Since 2011, 94,000 people from 127 countries have become Irish citizens by means of this procedure.

In Washington, Obama spoke of how just about every nation in the world, to some extent, admits immigrants. America however, he said, was unique: “We don’t simply welcome new immigrants, we don’t simply welcome new arrivals – we are born of immigrants. That is who we are. Immigration is our origin story.”

Minister of State Aodhán Ó Ríordáin, whose responsibilities include "new communities", represented the Irish Government at the ceremony I attended in Dublin. He too seemed genuinely moved by the occasion. It was his third citizenship ceremony that day but he spoke in a manner that clearly appreciated that, for the recipients, this was probably the most important single moment of their recent lives.

After they had sworn their oath he joked that they were now as entitled as the rest of us to give out about the Irish weather. He spoke too about how, for many of his generation, this time of the year was particularly moving as we grew up because siblings had emigrated; we missed them in a special way on Christmas Day or, if they had travelled home, knew that the family would have to say goodbye to them again early in the new year. Although the audience included many different religions, the sighs of recognition of separation and loneliness at holiday time were almost audible in the hall.

Ó Ríordán spoke about the unifying and inclusive symbolism of our national flag and how the white represented the need for reconciliation between the nationalist and unionist traditions. He spoke of how, as a nation, Ireland has learned in recent times to be more open to a wider diversity of traditions and culture.

Obama recounted how eight of those who signed the American Declaration of Independence in 1776 were immigrants. Ó Ríordán spoke of how two of the seven men who signed our Proclamation in 1916, James Connolly and Tom Clarke, were born outside Ireland.

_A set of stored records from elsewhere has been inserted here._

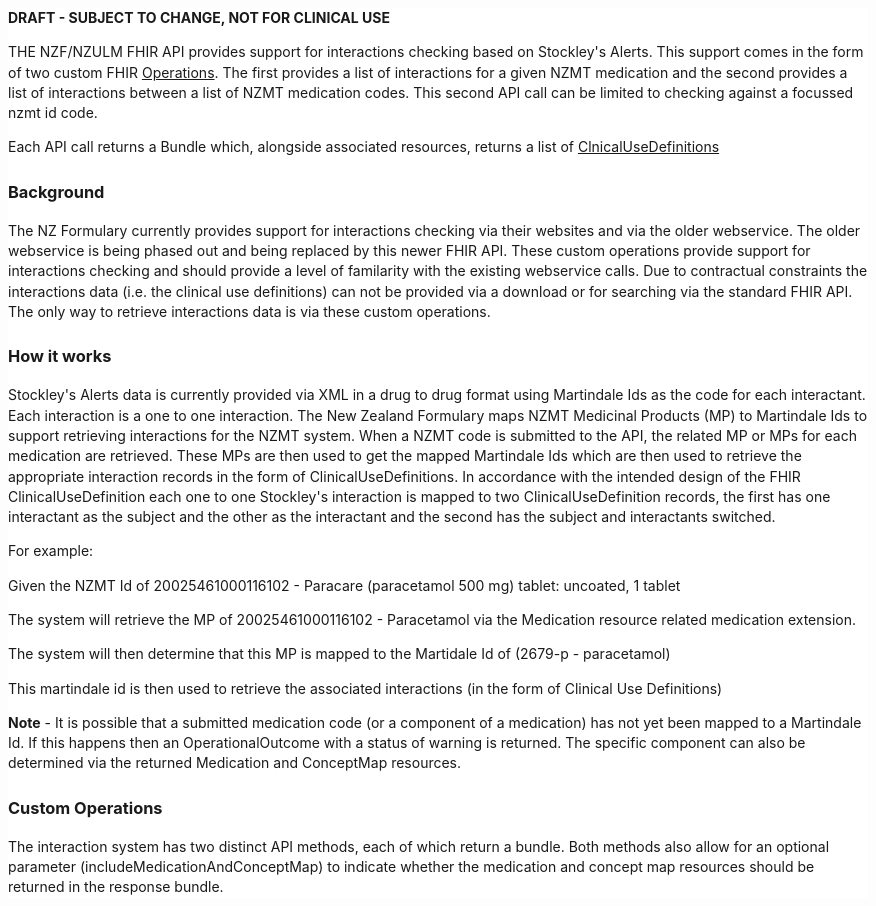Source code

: **DRAFT - SUBJECT TO CHANGE, NOT FOR CLINICAL USE**

THE NZF/NZULM FHIR API provides support for interactions checking based on Stockley's Alerts.  This support comes in the form of two custom FHIR [Operations](https://hl7.org/fhir/R4B/operations.html).  The first provides a list of interactions for a given NZMT medication and the second provides a list of interactions between a list of NZMT medication codes.  This second API call can be limited to checking against a focussed nzmt id code.

Each API call returns a Bundle which, alongside associated resources, returns a list of [ClnicalUseDefinitions](https://hl7.org/fhir/R4B/clinicaluseDefinition.html)



### Background

The NZ Formulary currently provides support for interactions checking via their websites and via the older webservice.  The older webservice is being phased out and being replaced by this newer FHIR API.  These custom operations provide support for interactions checking and should provide a level of familarity with the existing webservice calls.  Due to contractual constraints the interactions data (i.e. the clinical use definitions) can not be provided via a download or for searching via the standard FHIR API.  The only way to retrieve interactions data is via these custom operations.

### How it works

Stockley's Alerts data is currently provided via XML in a drug to drug format using Martindale Ids as the code for each interactant.  Each interaction is a one to one interaction.  The New Zealand Formulary maps NZMT Medicinal Products (MP) to Martindale Ids to support retrieving interactions for the NZMT system.  When a NZMT code is submitted to the API, the related MP or MPs for each medication are retrieved.  These MPs are then used to get the mapped Martindale Ids which are then used to retrieve the appropriate interaction records in the form of ClinicalUseDefinitions.  In accordance with the intended design of the FHIR ClinicalUseDefinition each one to one Stockley's interaction is mapped to two ClinicalUseDefinition records, the first has one interactant as the subject and the other as the interactant and the second has the subject and interactants switched.

For example:

Given the NZMT Id of 20025461000116102 - Paracare (paracetamol 500 mg) tablet: uncoated, 1 tablet

The system will retrieve the MP of 20025461000116102 - Paracetamol via the Medication resource related medication extension.

The system will then determine that this MP is mapped to the Martidale Id of (2679-p - paracetamol)

This martindale id is then used to retrieve the associated interactions (in the form of Clinical Use Definitions)

**Note** - It is possible that a submitted medication code (or a component of a medication) has not yet been mapped to a Martindale Id.  If this happens then an OperationalOutcome with a status of warning is returned.  The specific component can also be determined via the returned Medication and ConceptMap resources.

### Custom Operations

The interaction system has two distinct API methods, each of which return a bundle.  Both methods also allow for an optional parameter (includeMedicationAndConceptMap) to indicate whether the medication and concept map resources should be returned in the response bundle.
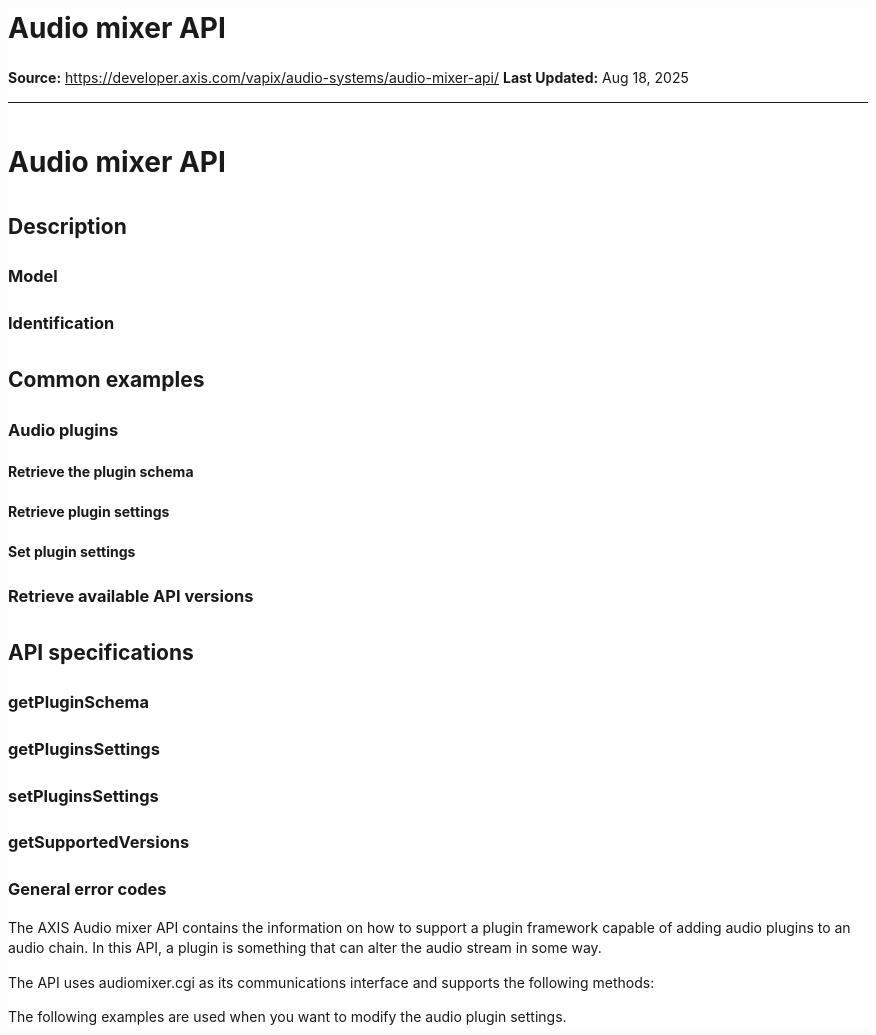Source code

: # Audio mixer API

**Source:** https://developer.axis.com/vapix/audio-systems/audio-mixer-api/
**Last Updated:** Aug 18, 2025

---

# Audio mixer API

## Description​

### Model​

### Identification​

## Common examples​

### Audio plugins​

#### Retrieve the plugin schema​

#### Retrieve plugin settings​

#### Set plugin settings​

### Retrieve available API versions​

## API specifications​

### getPluginSchema​

### getPluginsSettings​

### setPluginsSettings​

### getSupportedVersions​

### General error codes​

The AXIS Audio mixer API contains the information on how to support a plugin framework capable of adding audio plugins to an audio chain. In this API, a plugin is something that can alter the audio stream in some way.

The API uses audiomixer.cgi as its communications interface and supports the following methods:

The following examples are used when you want to modify the audio plugin settings.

In the US, Obama told the gathering how, as and from the moment of their naturalisation, the stories of the new citizens were “woven into the larger story of this nation . . . You have rights and responsibilities and now you have to help us write the next chapter of America’s history.” Similarly, Ó Ríordán told those in Dublin that our national history was now part of their history and their life stories and their heritage would be part of the narrative of our country’s future.

Message of welcome

When juxtaposed beside each other the message of welcome at both these naturalisation ceremonies was clear. In big countries or small countries, in countries with long established traditions of immigration and those which are new to it, the tapestry of citizenship is woven from different cultures. Obama chose this week to emphasise that immigrants should not be seen as a threat to but as people who revitalise and renew America. Although they may come to Ireland in smaller numbers they also revitalise and renew us. We and future generations are enriched by their presence.